Medvedev landed just 36% of first serves throughout the match, won nine points on his own delivery across the entire contest, and hit three winners against 27 unforced errors. He did not hold a single game point on his serve. The pattern of the collapse was visible almost immediately. He had two break points in the opening game and missed both. From that moment, he won only seven points in the entire first set, which Berrettini took 6-0 in 26 minutes.
The break-point failure in the first game is worth dwelling on, because it illustrates how quickly a tennis match can tip. Medvedev was a point from going a break up in the opening game of a match he was expected to win. Two missed returns later, the dynamic shifted. Berrettini held and then broke immediately. On clay, which rewards patience and punishes rushed shot-making, Medvedev responded to being broken by pressing harder. Pressing harder on clay against a well-organised opponent means more errors, which means less confidence, which means more pressing. It is a spiral that is very hard to arrest once it starts.

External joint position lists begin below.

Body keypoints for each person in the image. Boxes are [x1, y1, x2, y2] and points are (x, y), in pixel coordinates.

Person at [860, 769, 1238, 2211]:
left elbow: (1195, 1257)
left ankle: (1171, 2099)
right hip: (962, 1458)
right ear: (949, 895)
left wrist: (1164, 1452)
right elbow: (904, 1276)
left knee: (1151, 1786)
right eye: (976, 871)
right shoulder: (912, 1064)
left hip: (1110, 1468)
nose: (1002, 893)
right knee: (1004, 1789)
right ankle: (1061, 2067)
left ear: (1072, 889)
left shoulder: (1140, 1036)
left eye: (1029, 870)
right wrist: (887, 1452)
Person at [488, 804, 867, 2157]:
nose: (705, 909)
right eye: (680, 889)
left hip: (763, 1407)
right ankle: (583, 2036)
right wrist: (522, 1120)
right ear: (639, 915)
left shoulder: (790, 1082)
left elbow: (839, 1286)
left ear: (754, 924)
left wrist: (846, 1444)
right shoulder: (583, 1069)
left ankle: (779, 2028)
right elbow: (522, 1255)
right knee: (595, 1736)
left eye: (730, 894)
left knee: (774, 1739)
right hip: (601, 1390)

In the second set, with the match at 6-0 2-0, Medvedev smashed his racket repeatedly, picking it up from the clay and driving it back down six times before placing what remained in the bin. That moment tells you everything about the mental state in which he was in. He was not losing a close match. He was being humiliated on a surface he dislikes, by a wild card he had beaten three times before, in a Masters 1000 where his seeding gave him every advantage. The rage was not just frustration at the result. It was a fury of a player who cannot do the thing he knows how to do, watching himself produce tennis that bears no resemblance to his actual level.

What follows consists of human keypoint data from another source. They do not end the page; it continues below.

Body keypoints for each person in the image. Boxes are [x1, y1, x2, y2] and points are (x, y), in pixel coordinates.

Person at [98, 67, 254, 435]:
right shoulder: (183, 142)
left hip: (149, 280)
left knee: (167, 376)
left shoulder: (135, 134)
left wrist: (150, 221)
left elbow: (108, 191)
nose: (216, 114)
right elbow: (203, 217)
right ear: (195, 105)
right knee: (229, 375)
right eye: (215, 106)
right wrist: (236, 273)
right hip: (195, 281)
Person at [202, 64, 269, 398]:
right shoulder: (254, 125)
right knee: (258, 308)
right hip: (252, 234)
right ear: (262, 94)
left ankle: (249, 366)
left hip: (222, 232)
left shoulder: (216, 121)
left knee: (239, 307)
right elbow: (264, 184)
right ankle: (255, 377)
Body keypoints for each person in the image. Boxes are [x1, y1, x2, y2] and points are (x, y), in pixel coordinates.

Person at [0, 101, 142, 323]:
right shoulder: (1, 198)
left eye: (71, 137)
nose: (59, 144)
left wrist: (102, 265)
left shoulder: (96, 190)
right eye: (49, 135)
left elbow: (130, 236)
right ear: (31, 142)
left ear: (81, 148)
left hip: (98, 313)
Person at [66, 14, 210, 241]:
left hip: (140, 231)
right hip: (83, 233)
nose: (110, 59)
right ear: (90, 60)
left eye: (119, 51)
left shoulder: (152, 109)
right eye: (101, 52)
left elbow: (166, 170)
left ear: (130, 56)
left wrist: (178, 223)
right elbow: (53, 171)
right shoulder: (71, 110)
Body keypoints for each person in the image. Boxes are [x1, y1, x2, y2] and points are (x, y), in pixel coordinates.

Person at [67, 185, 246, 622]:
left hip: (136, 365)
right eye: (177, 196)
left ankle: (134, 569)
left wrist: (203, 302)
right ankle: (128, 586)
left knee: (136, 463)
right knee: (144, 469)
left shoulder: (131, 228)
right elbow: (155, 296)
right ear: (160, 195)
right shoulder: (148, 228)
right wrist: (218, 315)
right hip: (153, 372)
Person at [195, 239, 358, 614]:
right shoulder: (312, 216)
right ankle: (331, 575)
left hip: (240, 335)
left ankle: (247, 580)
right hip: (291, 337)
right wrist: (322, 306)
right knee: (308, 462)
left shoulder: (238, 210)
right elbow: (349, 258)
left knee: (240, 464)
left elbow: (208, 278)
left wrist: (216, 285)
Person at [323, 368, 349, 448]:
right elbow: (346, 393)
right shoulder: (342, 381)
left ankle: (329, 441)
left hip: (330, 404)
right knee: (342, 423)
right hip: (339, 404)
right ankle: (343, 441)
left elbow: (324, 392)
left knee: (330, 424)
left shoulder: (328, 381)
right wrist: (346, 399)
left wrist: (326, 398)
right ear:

Berrettini later said he had missed just three shots all match, describing it as one of the finest performances of his career. He is probably right. But the performance was made possible in part because Medvedev handed him the conditions to thrive: relentless errors, a broken service game, and a psychological state that deteriorated with every lost point rather than steadying.
Not All Bagels Are Alike
These two scorelines share a format and nothing else. Swiatek’s bagel was the product of suffocating, near-faultless tennis applied to an opponent whose game could not breathe. Berrettini’s was the product of one player performing well enough and another player dissolving under the specific conditions that expose his weaknesses most. In the Wimbledon final, Anisimova was beaten. In Monte-Carlo, Medvedev largely beat himself, with Berrettini providing a little push to make it happen.

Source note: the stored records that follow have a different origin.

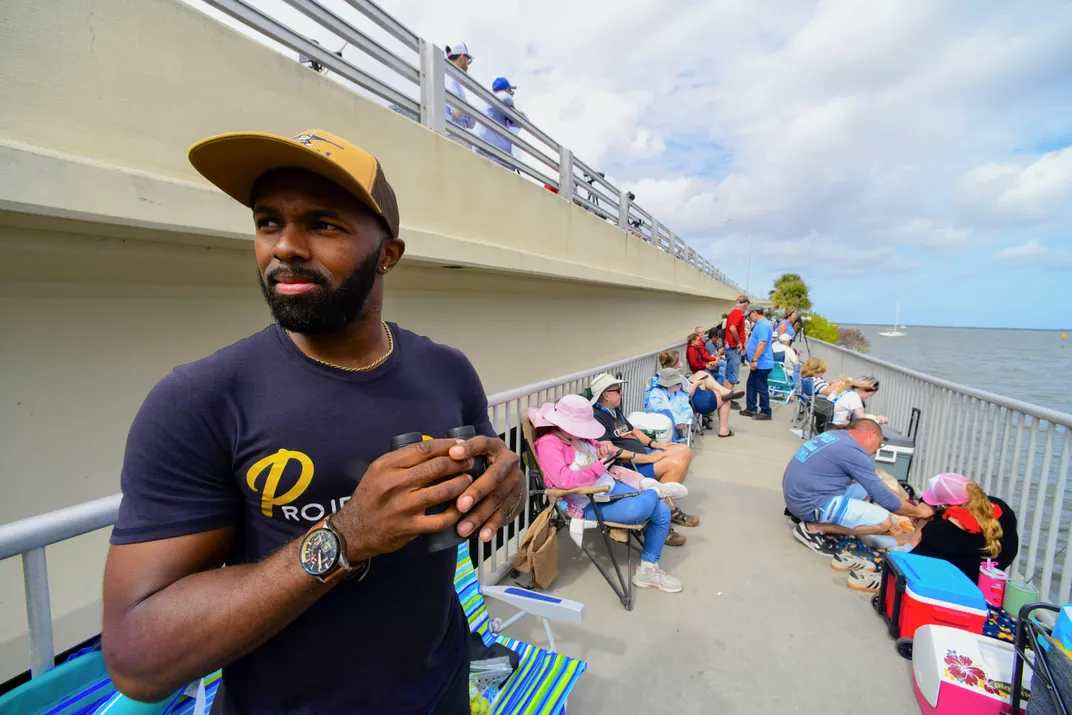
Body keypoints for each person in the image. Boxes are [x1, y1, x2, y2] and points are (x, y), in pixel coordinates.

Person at [101, 129, 524, 715]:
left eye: (323, 224)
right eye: (268, 222)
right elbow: (137, 660)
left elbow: (485, 485)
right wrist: (346, 536)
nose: (286, 247)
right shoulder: (200, 399)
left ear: (388, 255)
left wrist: (511, 481)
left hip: (442, 690)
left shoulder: (448, 371)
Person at [529, 396, 682, 592]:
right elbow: (563, 480)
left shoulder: (577, 437)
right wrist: (598, 468)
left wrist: (605, 449)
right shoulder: (549, 444)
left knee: (661, 511)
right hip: (588, 500)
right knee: (638, 510)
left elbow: (596, 447)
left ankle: (648, 570)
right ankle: (657, 490)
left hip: (609, 487)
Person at [782, 419, 935, 557]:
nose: (876, 451)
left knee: (866, 490)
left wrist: (908, 506)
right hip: (810, 502)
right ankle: (813, 528)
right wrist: (918, 512)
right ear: (872, 434)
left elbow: (875, 486)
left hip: (797, 495)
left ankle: (811, 519)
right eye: (879, 445)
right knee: (883, 522)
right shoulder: (852, 451)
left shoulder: (835, 436)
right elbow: (886, 500)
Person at [588, 373, 701, 533]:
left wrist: (655, 444)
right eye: (618, 390)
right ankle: (662, 519)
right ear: (605, 395)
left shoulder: (613, 410)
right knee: (673, 466)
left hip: (642, 455)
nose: (622, 393)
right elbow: (611, 451)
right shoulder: (597, 417)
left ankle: (669, 505)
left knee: (684, 450)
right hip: (628, 465)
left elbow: (632, 430)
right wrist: (647, 457)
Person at [905, 473, 1018, 580]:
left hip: (946, 583)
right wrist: (927, 503)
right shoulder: (1003, 511)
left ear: (947, 506)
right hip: (983, 583)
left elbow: (911, 560)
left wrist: (923, 518)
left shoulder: (939, 533)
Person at [476, 77, 527, 170]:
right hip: (492, 159)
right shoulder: (495, 100)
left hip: (498, 159)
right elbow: (505, 97)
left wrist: (514, 113)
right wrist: (513, 108)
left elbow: (524, 122)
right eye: (511, 92)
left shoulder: (496, 108)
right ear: (508, 90)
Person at [741, 306, 774, 420]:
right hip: (759, 362)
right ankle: (751, 408)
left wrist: (754, 359)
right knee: (752, 384)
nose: (749, 317)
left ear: (754, 313)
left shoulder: (763, 325)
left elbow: (762, 344)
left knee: (761, 387)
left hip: (761, 362)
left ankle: (766, 411)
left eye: (749, 314)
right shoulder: (760, 324)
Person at [444, 44, 476, 134]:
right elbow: (458, 111)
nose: (467, 65)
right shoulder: (451, 79)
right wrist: (468, 113)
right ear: (462, 58)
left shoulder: (447, 77)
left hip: (451, 134)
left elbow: (471, 124)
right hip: (453, 137)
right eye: (468, 60)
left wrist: (465, 111)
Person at [723, 296, 749, 392]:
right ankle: (728, 399)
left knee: (728, 374)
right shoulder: (739, 313)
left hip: (729, 346)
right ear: (746, 304)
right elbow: (732, 328)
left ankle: (725, 395)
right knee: (732, 375)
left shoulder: (732, 313)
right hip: (733, 347)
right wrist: (739, 342)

What unites them is the compounding nature of the scoreline itself. Tennis rewards momentum more relentlessly than almost any other sport. A game won gives the winner confidence, which makes the next game easier to win. A game lost makes the next service game feel heavier. Once a player trails 3-0 without having held serve, the pressure on each subsequent service game is considerable. The crowd knows it and the players know it too. Ultimately that can contribute to the player not being able to reset and simply spiral. Anisimova could not reset because Swiatek gave her nothing to reset from. Medvedev could not reset because the surface had stripped him of his tools and his temper had stripped him of the rest.
A double bagel, at the end of it all, is the sport’s way of announcing that on one particular day, in one particular match, two players were not playing the same game.